PASSAGE PROVIDED:
The HadoopDriver, with a main method, is responsible for:
1) prompting the user for the names of 3 files;
2) instantiating 3 HadoopSim objects;
3) instantiating 3 threads, passing each a different task;
4) starting all 3 threads using the Thread method start() (if the ThreadStateException is thrown, display an error message and call System.exit());
5) waits for the 3 threads to finish their run methods, using the Thread join() method (if the ThreadStateException is thrown, display an error message and call System.exit());
6) adds up the total counts by calling the getCount() method of each task (see below);
7) adds up the total sums by called the getSum() method of each task (see below);
8) computes the overall mean by dividing the results of step 6) by the result of step 7) (be careful here as you are dividing two ints and want a double!); this is needed by each task in order to compute the sum of the differences squared;
9) sets the new overall mean in each task by calling the task's setNewMean(int m) method (see below);
10) gets the sum of the differences squared from each task by calling the task's getSumDiffsSq method (see below); and then
11) computes and displays the overall sample mean and standard deviation as described above.
Sample output shown below
-*-*-*-*-*-*-*-*-*-*-*-*-*-*-*-*-*-*-*-*-*-*-*-*-*-*-*-*-*-*-*-*-*- END -*-*-*-*-*-*-*-*-*-*-*-*-*-*-*-*-*-*-*-*-*-*-*-*-*-*-*-*-*-*
In summary, then, once a Hadoop object has been instantiated and run as a thread the count and sum are correctly set for the data in the array of integers. Note that the HadoopSim constructor handles the opening and reading the data into memory (the int array) and setting the count field. Further note that the computation-intensive work is done in the run() method (i.e., in a separate thread). Lastly note that you will be heavily penalized if your solution does not observe this division of labor. The main routine will gather up the results of each thread and produce the overall mean and standard deviation of the larger set (i.e., the union of the 3 smaller sets). This exercise's architecture is consistent with the Hadoop technique: having different threads or computers to do the intensive computation on several smaller data sets, and having the main routine receive the results in order to calculate overall results.

REQUIRED TASK A:
Answer these questions from the HadoopDriver passage above:
(i) Which Thread method is used to start the three threads?
(ii) What does the HadoopSim constructor handle?
(iii) In which method is the computation-intensive work done?

EXERCISE DATA:

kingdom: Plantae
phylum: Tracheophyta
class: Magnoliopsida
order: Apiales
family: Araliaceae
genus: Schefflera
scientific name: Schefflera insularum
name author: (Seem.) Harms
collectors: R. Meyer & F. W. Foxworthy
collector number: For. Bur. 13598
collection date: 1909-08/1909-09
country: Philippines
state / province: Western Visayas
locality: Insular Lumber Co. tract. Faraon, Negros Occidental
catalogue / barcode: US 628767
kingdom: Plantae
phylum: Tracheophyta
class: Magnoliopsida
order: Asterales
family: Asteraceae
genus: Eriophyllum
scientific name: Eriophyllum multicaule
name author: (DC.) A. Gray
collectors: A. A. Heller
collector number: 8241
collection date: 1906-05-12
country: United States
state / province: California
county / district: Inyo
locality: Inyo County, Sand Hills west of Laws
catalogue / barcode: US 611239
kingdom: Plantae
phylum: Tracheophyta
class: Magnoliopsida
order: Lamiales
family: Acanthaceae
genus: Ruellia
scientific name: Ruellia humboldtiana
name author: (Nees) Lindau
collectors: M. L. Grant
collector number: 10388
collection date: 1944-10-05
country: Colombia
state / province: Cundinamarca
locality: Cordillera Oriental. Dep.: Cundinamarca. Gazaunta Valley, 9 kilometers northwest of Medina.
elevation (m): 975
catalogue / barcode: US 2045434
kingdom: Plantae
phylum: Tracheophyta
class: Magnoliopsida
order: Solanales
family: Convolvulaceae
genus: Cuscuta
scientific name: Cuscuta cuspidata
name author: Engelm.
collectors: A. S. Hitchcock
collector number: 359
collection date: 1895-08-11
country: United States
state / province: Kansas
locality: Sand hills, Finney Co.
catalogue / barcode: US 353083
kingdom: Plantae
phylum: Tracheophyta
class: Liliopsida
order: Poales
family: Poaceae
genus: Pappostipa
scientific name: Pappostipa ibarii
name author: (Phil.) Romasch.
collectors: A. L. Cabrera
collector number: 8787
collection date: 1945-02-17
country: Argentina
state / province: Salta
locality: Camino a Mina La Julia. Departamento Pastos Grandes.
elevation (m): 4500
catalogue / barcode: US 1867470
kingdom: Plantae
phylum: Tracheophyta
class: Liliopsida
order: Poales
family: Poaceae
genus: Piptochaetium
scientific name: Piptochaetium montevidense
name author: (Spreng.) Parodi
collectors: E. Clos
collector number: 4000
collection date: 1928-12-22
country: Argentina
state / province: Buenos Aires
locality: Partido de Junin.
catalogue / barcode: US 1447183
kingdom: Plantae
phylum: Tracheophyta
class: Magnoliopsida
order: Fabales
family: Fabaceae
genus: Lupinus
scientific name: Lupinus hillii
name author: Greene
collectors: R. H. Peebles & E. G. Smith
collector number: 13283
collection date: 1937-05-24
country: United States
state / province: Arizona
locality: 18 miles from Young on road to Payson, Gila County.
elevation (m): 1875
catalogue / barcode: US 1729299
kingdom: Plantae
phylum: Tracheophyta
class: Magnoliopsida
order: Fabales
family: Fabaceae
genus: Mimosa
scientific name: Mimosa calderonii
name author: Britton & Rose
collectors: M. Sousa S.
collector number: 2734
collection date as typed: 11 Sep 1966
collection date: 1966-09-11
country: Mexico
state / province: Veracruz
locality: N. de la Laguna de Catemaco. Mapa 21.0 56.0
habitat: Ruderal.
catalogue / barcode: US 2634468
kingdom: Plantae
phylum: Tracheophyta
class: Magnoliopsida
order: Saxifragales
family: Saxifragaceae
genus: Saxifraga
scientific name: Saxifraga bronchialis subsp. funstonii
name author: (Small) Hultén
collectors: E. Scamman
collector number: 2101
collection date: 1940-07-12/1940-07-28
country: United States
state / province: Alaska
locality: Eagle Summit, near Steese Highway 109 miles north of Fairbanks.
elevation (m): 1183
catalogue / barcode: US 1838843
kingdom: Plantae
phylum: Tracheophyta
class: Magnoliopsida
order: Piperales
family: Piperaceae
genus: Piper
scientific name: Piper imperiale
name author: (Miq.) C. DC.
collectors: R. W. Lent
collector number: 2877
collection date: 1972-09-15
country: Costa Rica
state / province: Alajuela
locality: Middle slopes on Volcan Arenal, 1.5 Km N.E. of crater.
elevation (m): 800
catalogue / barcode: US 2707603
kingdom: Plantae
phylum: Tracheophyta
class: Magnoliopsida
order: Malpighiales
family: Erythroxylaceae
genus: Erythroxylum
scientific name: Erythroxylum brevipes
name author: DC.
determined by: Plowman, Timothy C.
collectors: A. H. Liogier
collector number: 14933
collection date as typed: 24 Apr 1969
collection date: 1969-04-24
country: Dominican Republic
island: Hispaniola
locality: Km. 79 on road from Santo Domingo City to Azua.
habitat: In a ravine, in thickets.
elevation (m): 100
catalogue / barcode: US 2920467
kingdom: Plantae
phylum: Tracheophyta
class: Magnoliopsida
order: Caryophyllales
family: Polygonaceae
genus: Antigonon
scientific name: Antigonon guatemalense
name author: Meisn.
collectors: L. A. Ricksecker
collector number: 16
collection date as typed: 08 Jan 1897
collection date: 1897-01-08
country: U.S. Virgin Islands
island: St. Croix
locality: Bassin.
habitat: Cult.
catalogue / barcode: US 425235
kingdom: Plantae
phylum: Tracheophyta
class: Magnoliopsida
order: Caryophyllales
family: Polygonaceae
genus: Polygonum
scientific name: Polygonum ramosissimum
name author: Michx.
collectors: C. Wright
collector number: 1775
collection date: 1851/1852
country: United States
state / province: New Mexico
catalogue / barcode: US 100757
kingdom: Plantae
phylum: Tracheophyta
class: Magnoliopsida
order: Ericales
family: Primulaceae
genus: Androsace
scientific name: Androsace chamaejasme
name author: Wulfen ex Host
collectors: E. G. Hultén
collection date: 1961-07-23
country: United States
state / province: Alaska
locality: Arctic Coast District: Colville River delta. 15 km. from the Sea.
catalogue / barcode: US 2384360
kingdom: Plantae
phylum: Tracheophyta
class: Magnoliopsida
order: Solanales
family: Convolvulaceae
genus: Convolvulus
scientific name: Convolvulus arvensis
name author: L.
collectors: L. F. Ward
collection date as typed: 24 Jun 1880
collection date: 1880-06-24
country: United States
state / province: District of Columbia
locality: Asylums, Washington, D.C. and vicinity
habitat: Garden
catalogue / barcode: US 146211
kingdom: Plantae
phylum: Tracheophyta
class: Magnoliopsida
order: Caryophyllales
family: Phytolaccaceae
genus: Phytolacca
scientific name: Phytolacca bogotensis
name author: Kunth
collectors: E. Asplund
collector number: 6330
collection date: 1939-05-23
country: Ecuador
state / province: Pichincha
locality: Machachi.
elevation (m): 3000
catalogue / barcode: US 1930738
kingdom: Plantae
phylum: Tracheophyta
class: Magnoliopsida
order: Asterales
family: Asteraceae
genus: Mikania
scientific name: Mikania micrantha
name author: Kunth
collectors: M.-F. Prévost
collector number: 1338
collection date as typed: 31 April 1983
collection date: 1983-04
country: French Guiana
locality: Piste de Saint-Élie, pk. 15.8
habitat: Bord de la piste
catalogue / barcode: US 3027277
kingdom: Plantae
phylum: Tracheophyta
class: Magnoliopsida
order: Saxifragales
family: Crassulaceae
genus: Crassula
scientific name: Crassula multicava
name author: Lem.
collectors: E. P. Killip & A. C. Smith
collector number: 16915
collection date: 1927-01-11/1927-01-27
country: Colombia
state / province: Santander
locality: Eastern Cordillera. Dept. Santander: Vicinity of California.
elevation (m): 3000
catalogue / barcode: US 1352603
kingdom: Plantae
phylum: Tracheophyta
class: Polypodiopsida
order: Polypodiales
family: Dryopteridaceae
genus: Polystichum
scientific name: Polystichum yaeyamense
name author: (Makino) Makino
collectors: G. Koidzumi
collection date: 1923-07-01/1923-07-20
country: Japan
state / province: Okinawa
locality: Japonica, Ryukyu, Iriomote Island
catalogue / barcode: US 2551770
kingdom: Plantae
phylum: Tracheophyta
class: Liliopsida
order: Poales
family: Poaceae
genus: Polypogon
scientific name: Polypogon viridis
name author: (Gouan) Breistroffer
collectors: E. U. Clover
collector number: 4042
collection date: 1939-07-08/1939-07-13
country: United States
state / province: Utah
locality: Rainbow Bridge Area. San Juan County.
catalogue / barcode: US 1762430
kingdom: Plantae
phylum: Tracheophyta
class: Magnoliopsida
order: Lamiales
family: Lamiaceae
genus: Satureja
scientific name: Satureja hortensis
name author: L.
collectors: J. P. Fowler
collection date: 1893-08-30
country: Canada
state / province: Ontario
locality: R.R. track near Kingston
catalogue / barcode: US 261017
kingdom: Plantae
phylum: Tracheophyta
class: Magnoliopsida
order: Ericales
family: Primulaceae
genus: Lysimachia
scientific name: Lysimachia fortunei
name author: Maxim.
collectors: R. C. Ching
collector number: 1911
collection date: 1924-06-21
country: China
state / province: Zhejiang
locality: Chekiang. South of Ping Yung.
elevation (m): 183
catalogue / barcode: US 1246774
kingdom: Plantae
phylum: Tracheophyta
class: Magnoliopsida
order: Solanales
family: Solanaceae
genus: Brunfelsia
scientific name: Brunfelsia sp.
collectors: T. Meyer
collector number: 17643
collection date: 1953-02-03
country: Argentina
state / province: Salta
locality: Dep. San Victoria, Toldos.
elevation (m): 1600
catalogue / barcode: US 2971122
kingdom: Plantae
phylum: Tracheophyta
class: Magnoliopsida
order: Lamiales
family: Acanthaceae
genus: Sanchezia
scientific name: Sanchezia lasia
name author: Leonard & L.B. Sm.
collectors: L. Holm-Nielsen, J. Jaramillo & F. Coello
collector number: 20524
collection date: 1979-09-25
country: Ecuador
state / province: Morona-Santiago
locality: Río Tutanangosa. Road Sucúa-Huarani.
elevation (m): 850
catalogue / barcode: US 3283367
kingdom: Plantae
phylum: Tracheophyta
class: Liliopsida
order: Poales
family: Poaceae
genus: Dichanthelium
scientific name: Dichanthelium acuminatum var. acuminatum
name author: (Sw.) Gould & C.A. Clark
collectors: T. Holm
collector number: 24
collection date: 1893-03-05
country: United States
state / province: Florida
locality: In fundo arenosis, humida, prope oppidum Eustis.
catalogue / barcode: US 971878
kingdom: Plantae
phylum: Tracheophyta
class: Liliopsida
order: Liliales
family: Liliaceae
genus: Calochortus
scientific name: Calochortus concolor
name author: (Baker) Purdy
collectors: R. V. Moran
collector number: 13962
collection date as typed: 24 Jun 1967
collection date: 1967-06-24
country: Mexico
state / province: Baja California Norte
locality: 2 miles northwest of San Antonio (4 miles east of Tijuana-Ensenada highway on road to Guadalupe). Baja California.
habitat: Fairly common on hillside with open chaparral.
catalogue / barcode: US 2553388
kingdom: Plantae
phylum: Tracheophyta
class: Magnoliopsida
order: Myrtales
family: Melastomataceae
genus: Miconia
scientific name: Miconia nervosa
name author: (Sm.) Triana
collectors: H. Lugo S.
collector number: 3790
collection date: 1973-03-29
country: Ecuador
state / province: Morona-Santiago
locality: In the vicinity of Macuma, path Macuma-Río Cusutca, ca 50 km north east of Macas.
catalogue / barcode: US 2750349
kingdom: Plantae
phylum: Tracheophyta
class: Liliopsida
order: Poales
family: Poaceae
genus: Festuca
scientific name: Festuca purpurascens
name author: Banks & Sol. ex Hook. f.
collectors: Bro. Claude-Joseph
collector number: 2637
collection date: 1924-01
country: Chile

REQUIRED TASK B:
In the plant specimen rows, relabel "collectors" as "gatherers" across the stretch from the line containing "elevation (m): 800" through the line containing "island: Hispaniola". Return only those lines, with everything else left unchanged.

REPLY A:
(i) start()
(ii) Opening and reading the data into memory (the int array) and setting the count field.
(iii) The run() method.

REPLY B:
elevation (m): 800
catalogue / barcode: US 2707603
kingdom: Plantae
phylum: Tracheophyta
class: Magnoliopsida
order: Malpighiales
family: Erythroxylaceae
genus: Erythroxylum
scientific name: Erythroxylum brevipes
name author: DC.
determined by: Plowman, Timothy C.
gatherers: A. H. Liogier
collector number: 14933
collection date as typed: 24 Apr 1969
collection date: 1969-04-24
country: Dominican Republic
island: Hispaniola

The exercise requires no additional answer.